Disabling DNS dynamic updates

On December 28, 2007, in news, by

From the mailbox… 

We have a few inherited SBS 2003 boxes, in addition to ones we have deployed ourselves. On two of the inherited ones, we were having problems with RWW making connections to specific client machines. It turned out that the machines had multiple DNS A records on the SBS box (accumulated over time when they had changed IP for whatever reason) so RWW was having trouble finding the right IP. This was solved by editing the properties on server in the DHCP MMC, and checking “Enable DNS dynamic updates…” on the DNS tab, thus having the client machines update the SBS DNS each time they pulled a lease. At first I assumed that this was an oversight in the original setup, but as I rolled out new SBS box last weekend I noticed that by default it didn’t have that boxed checked either, so that caused me to wonder if I had solved the original problem in “best practice” manner. So I guess the summary of this question is: Is there a reason why SBS 2003 does not by default “Enable DNS dynamic updates” via DHCP? I assume that the server that DHCP would be updating would be the SBS server, and we’re not talking about external ones (which would have obvious security concerns). One curious thing I did find while I was googling this was: http://www.sbsireland.com/Forums/tabid/52/forumid/5/postid/93/view/topic/Default.aspxWhich made it appear that in fact the SBS setup specifically disables this…which really made me wonder if we had done the right thing…Any direction you could point me in would be very helpful!
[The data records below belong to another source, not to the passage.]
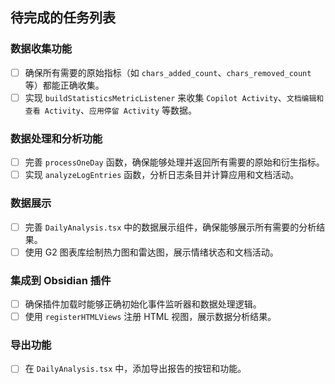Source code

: ## 待完成的任务列表

### 数据收集功能
- [ ] 确保所有需要的原始指标（如 `chars_added_count`、`chars_removed_count` 等）都能正确收集。
- [ ] 实现 `buildStatisticsMetricListener` 来收集 `Copilot Activity`、`文档编辑和查看 Activity`、`应用停留 Activity` 等数据。

### 数据处理和分析功能
- [ ] 完善 `processOneDay` 函数，确保能够处理并返回所有需要的原始和衍生指标。
- [ ] 实现 `analyzeLogEntries` 函数，分析日志条目并计算应用和文档活动。

### 数据展示
- [ ] 完善 `DailyAnalysis.tsx` 中的数据展示组件，确保能够展示所有需要的分析结果。
- [ ] 使用 G2 图表库绘制热力图和雷达图，展示情绪状态和文档活动。

### 集成到 Obsidian 插件
- [ ] 确保插件加载时能够正确初始化事件监听器和数据处理逻辑。
- [ ] 使用 `registerHTMLViews` 注册 HTML 视图，展示数据分析结果。

### 导出功能
- [ ] 在 `DailyAnalysis.tsx` 中，添加导出报告的按钮和功能。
Just to let Kris know that I’m still trying to get the official reason as to why SBS 2003 has “Enable DNS dynamic updates” unchecked.  Because we don’t have it enabled, you can be like Kris and end up in a situation where the DNS/A records are pointing to the wrong or non existent box.

I think it’s okay to enable that, but I’m checking and will let you know for certain.  The way to test for this is to ping the workstation by IP and name and see if it responds to the right IP address that it’s supposed to.  If not flush out the offending stale DNS/A workstation (just go into DNS and delete the workstation) and it will repopulate with the right one.

I think it will be okay to change this setting…but I’ll update this post when I know for certain.  I’m seeing this issue more and more as we get crustier and move around workstations.  Look in your DNS and see if there are workstation/A records that are old and just don’t belong anymore.

Disabling DNS dynamic updates

By disabling the Domain Name System (DNS) dynamic updates function, the responsibility of managing the DNS server is returned to the administrator. Disabling DNS dynamic updates might be suitable for networks where hosts rarely change locations, where growth and change are infrequent, and when stricter DNS server administration is required


One Response to Disabling DNS dynamic updates

  1. Evan says:

    (I can’t speak to any defaults set by the SBS “integration” cruft– I treat SBS as Windows Server 2003 with a cheaply licensed version of Exchange in the few places where I’ve been contracted to install it, and eschewed as much of the “friendly” rot that came with it as possible. I don’t particularly care about my “green check”, etc– I’ll administer Windows, AD, WSUS, Exchange, DNS, DHCP, WINS, and anything else the way I normally do on “plain vanilla” Windows Server 2003.)

    Kris talks about looking at dynamic DNS settings in the DHCP server. Kris doesn’t know, I think, that the default behaviour is such that a Windows 2000+ client computer performs the update of its “A” record itself. Have a look at <http://support.microsoft.com/kb/816592> for more details– specifically under the section titled “An example of a DHCP/DNS update interaction for Windows Server 2003-based, Windows 2000-based, and Windows XP-based DHCP clients”.

    Disabling dynamic DNS, in general, is a bad idea. The “right thing” to do, if you’ve got machines with multiple stale “A” records and such, is to enable aging and scavenging of the zone. I don’t understand why Microsoft didn’t enable aging and scavenging by default for AD integrated DNS zones (at least in the SBS product, where the zones sizes are small and you’re not going to be creating a bunch of useless AD replication traffic during the scavenging process).

    Not having dynamic DNS registration means that you’re going to have to manually add and remove records for domain controllers. If you add a DC, you’re going to have to add the records for it “by hand” (from the ‘netlogon.dns’ file created for you).

    I don’t think that the Microsoft dynamic DNS client has kept up, however, with the situation that exists today relative to machines having multiple NICs. Frequently, I’m seeing laptop PCs with a wired and wireless NIC (and possibly another wired NIC in their “Docking station”), and usually I’m finding “A” records for all those NICs even in zones that have been aged and scavenged. It’s a mess, and I don’t have the spare cycles to think about a good solution, except to say that somebody who gets paid to do that should think about it.